Anyway, my oil is of a brand “Afroase” and it’s made in Ghana. My question is – how is red palm oil supposed to smell/taste? Are you familiar with it being an acquired taste for new palates? Because I’m very curious to try some dishes with it, and I’m open to it tasting much better once it’s mixed with other foods and cooked with, as opposed to tasting the pure oil; that maybe it gives that “somethin’-somethin'” special, like it just wouldn’t be the same without it, even if it tastes unpleasant on its own. Is this how it is regarded? Because I really seem to dislike the taste on its own. It’s very difficult for me to explain how I perceive the taste. I don’t think it’s ‘rancid’ per se, or at least I *hope* it isn’t (and it’s 3 years before the ‘best before’ date). The smell is also quite pungent, with an almost ‘fishy’ quality to it?

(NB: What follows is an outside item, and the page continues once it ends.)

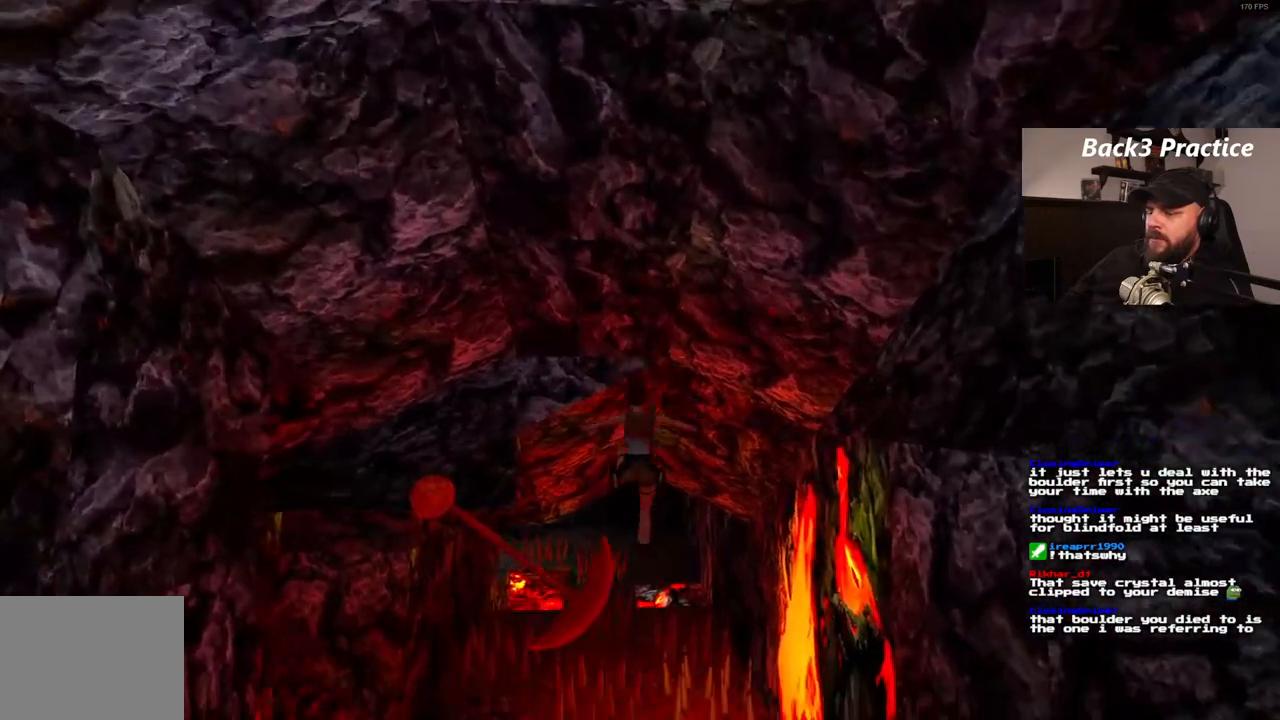
{"dt_ms": 500, "buttons": ["DPAD_UP"], "left_stick": "center", "right_stick": "center", "events": [[83, "DPAD_UP", "down"]]}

I googled *a lot* before ending up here, and got quite scared reading descriptions of ‘nutty, buttery, almost sweet taste reminiscent of carrots’, as this *profoundly* doesn’t describe my oil :).
I would appreciate a few words from a seasoned user like you. Thanks!
Aw, thanks so much. It’s such a disadvantage to be cooking something from another part of the world for the very first time and having no reference! I live in a place where I can’t visit a west African restaurant, or an African market or something like that.
Ok, so what I’m hearing from you is that palm oil might not taste nice at all on its own, but still taste good in a dish? I can work with that! 🙂 I was hoping you’d recognize the brand, but thanks for looking into it anyway.
On my quest for answers I did come across this forum: https://www.nairaland.com/32796/smelly-palm-oil where some Nigerian people suggest that there are actually two types of oil, one of them smelling very unpleasantly.
I was thinking of trying Ghanaian red red stew. How big of a difference would it be to use ordinary white beans (cannellini)? I know it’s culturally a ‘no-no’ :), but I really can’t get my hands on black eyed peas here. Would it be a good enough substitute?
thank you for this very informative article. in the west there is so much information about palm oil being bad, but I figured it was due to the way it was sourced and synthesized by the corporations. anyways thank you for the information, i am Italian and for the first time trying west African recipes.